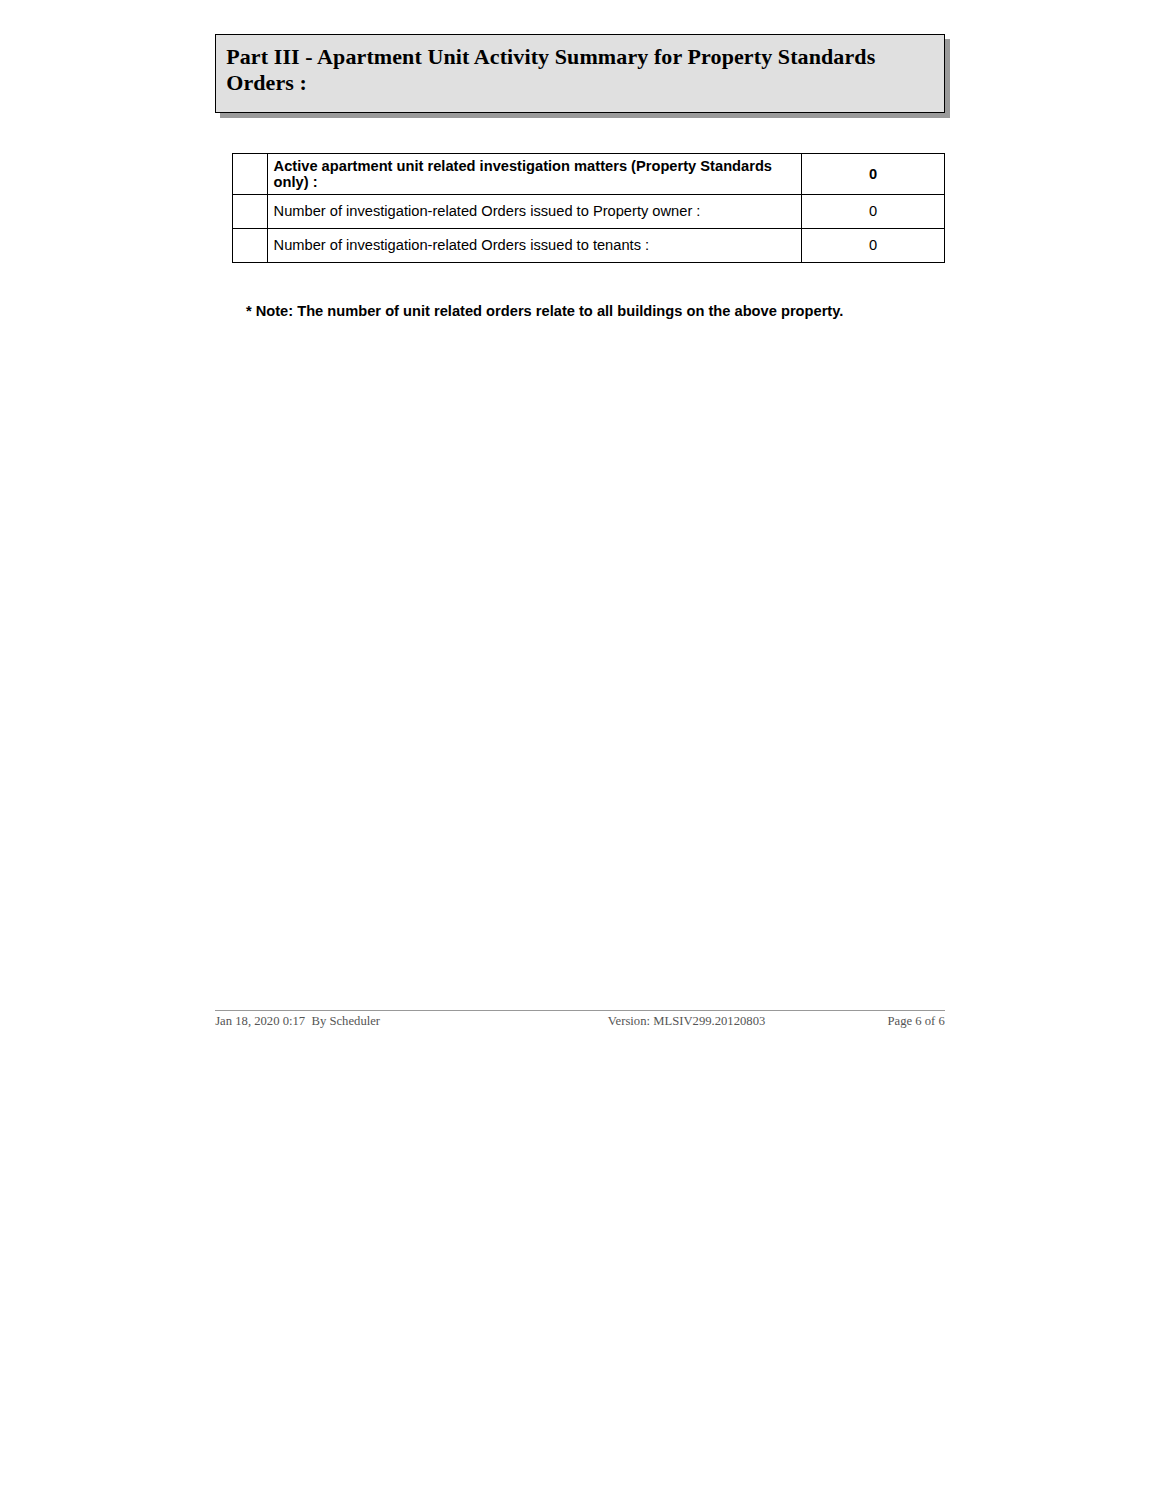Part III - Apartment Unit Activity Summary for Property Standards Orders :
| | Active apartment unit related investigation matters (Property Standards only) : | 0 |
| | Number of investigation-related Orders issued to Property owner : | 0 |
| | Number of investigation-related Orders issued to tenants : | 0 |
* Note: The number of unit related orders relate to all buildings on the above property.
Jan 18, 2020 0:17 By Scheduler
Version: MLSIV299.20120803
Page 6 of 6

----

**Assigned task**:
Return every line of the preceding records in which the word "issued" appears.

**Exercise result**:
| | Number of investigation-related Orders issued to Property owner : | 0 |
| | Number of investigation-related Orders issued to tenants : | 0 |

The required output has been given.